TASK 1: Rewrite the listing from its first line through the line containing "aux-mêmes, avaient besoin", switching "EVENTS" to "ÉVÉNEMENTS" and leaving everything else unchanged.
TASK 2: Carry on the description of the fluid transfer device from the point at which it ends.

QUOTED PASSAGE:

The fluid transfer device 40 also has a generally cylindrical shape and comprises, a dispensing end shown generally at 41, a piercing end shown generally at 42, a through internal passage 43 and a handle 44 between the dispensing end 41 and the piercing end 42. The handle 44 comprises an outwardly projecting flange and has a bottom surface 45. The dispensing end 41 has a ribbed exterior portion 51 which is adapted to be secured to a dispensing tube (not shown). The piercing end 42 has an exterior cylindrical surface 52 and an annular recessed portion 50 which is part of a snap-fitting locking mechanism. The piercing end 42 also comprises a guiding surface 49 which has an inwardly extending conical profile which leads to a peripheral extremity 46 that is tapered in relation to a longitudinal axis of the fluid transfer device 40.

Records from a data collection:
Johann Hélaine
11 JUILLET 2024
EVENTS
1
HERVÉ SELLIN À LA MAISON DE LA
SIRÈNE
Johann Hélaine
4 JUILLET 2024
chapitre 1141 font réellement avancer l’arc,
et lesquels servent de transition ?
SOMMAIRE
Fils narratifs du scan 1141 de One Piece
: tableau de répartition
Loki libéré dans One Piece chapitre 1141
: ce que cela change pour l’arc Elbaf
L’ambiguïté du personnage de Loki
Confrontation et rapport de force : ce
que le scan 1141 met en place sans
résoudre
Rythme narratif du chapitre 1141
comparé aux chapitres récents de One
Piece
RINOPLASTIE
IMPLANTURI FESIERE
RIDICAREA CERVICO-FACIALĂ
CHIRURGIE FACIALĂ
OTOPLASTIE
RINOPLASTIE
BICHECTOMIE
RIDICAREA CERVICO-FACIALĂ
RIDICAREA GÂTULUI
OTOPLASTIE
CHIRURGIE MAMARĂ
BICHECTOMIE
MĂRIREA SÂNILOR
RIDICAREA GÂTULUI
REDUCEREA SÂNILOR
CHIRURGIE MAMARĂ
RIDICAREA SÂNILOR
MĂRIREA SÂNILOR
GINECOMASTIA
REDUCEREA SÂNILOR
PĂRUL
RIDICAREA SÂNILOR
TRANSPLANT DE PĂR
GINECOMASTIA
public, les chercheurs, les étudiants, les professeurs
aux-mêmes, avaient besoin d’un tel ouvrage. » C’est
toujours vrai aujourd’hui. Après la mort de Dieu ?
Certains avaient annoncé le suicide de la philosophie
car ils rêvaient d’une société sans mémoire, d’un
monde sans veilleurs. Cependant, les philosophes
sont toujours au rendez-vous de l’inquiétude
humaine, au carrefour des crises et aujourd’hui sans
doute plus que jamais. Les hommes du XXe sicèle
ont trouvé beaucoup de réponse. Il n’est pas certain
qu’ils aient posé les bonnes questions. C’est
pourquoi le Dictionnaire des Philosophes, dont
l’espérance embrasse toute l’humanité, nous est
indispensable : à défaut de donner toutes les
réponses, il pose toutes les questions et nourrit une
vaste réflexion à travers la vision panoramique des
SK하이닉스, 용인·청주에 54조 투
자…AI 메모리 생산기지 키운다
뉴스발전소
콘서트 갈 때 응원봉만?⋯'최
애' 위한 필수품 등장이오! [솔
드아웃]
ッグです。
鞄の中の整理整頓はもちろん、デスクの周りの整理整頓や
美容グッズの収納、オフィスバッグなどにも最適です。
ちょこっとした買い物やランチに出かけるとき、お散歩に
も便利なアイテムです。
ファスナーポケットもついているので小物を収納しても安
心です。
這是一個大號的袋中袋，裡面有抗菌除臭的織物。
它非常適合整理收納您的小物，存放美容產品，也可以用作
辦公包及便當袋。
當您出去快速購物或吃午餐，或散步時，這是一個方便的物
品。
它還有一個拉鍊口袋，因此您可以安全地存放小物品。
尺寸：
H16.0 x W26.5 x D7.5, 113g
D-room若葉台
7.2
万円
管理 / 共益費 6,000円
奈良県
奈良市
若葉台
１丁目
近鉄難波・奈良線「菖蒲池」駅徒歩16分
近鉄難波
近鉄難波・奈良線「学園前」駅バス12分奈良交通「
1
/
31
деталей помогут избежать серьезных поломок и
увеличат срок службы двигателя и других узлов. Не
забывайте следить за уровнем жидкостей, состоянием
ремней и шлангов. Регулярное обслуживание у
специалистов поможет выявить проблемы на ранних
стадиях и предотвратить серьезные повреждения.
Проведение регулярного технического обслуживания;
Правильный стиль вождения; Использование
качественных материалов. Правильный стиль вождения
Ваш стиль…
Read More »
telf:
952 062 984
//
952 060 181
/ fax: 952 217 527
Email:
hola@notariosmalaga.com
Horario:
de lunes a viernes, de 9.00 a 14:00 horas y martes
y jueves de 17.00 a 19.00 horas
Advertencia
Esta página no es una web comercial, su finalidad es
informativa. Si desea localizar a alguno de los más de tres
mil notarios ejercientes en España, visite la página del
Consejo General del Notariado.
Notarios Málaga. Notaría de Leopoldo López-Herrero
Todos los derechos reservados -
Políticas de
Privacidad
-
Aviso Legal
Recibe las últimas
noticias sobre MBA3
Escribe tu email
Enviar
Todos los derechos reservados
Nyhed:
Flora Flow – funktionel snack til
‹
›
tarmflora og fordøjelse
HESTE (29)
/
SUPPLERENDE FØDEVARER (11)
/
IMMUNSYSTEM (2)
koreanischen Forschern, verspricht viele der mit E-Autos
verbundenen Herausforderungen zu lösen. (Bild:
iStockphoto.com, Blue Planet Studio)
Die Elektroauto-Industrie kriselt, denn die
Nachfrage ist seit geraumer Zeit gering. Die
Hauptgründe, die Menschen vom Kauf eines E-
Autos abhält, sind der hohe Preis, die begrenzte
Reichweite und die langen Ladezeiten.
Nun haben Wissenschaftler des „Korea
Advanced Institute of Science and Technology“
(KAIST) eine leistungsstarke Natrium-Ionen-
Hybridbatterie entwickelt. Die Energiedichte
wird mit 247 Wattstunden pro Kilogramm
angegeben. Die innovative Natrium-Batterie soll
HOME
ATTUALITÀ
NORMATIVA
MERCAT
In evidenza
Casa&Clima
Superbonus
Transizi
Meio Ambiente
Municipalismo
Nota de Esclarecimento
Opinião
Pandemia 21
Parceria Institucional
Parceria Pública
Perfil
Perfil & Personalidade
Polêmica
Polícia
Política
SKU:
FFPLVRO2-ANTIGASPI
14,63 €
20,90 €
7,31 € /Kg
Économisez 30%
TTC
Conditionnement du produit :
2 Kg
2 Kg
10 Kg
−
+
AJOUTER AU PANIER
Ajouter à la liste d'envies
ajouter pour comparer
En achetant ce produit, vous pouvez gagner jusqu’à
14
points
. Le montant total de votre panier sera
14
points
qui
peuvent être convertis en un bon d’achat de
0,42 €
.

WRITTEN ANSWER 1:
Johann Hélaine
11 JUILLET 2024
ÉVÉNEMENTS
1
HERVÉ SELLIN À LA MAISON DE LA
SIRÈNE
Johann Hélaine
4 JUILLET 2024
chapitre 1141 font réellement avancer l’arc,
et lesquels servent de transition ?
SOMMAIRE
Fils narratifs du scan 1141 de One Piece
: tableau de répartition
Loki libéré dans One Piece chapitre 1141
: ce que cela change pour l’arc Elbaf
L’ambiguïté du personnage de Loki
Confrontation et rapport de force : ce
que le scan 1141 met en place sans
résoudre
Rythme narratif du chapitre 1141
comparé aux chapitres récents de One
Piece
RINOPLASTIE
IMPLANTURI FESIERE
RIDICAREA CERVICO-FACIALĂ
CHIRURGIE FACIALĂ
OTOPLASTIE
RINOPLASTIE
BICHECTOMIE
RIDICAREA CERVICO-FACIALĂ
RIDICAREA GÂTULUI
OTOPLASTIE
CHIRURGIE MAMARĂ
BICHECTOMIE
MĂRIREA SÂNILOR
RIDICAREA GÂTULUI
REDUCEREA SÂNILOR
CHIRURGIE MAMARĂ
RIDICAREA SÂNILOR
MĂRIREA SÂNILOR
GINECOMASTIA
REDUCEREA SÂNILOR
PĂRUL
RIDICAREA SÂNILOR
TRANSPLANT DE PĂR
GINECOMASTIA
public, les chercheurs, les étudiants, les professeurs
aux-mêmes, avaient besoin d’un tel ouvrage. » C’est

WRITTEN ANSWER 2:
The fluid transfer device 40 further comprises at a minimum, a leading tooth 47 located at a distal extrema 53 of the tapered peripheral extremity 46 and in a preferred embodiment, includes a plurality of additional teeth 48 which are disposed around the peripheral extremity 46 of the piercing end 42. The configuration of the teeth (47 and 48) is shown in details in FIGS. 2 and 3. The leading tooth 47 comprises an exterior surface 56 which is relatively parallel to the longitudinal axis of the fluid transfer device 40 and an interior surface 55 which is inwardly inclined and forms an angle of 10° to 45° with the exterior surface 56. The additional teeth 48 may have the same or different geometric features as the leading tooth 47. The leading tooth 47 and the additional teeth 48 may comprise a total number of teeth of 3, 5, 7, etc. FIG. 9 shows a fluid transfer device having 3 teeth and FIG. 10 shows a fluid transfer device having 5 teeth.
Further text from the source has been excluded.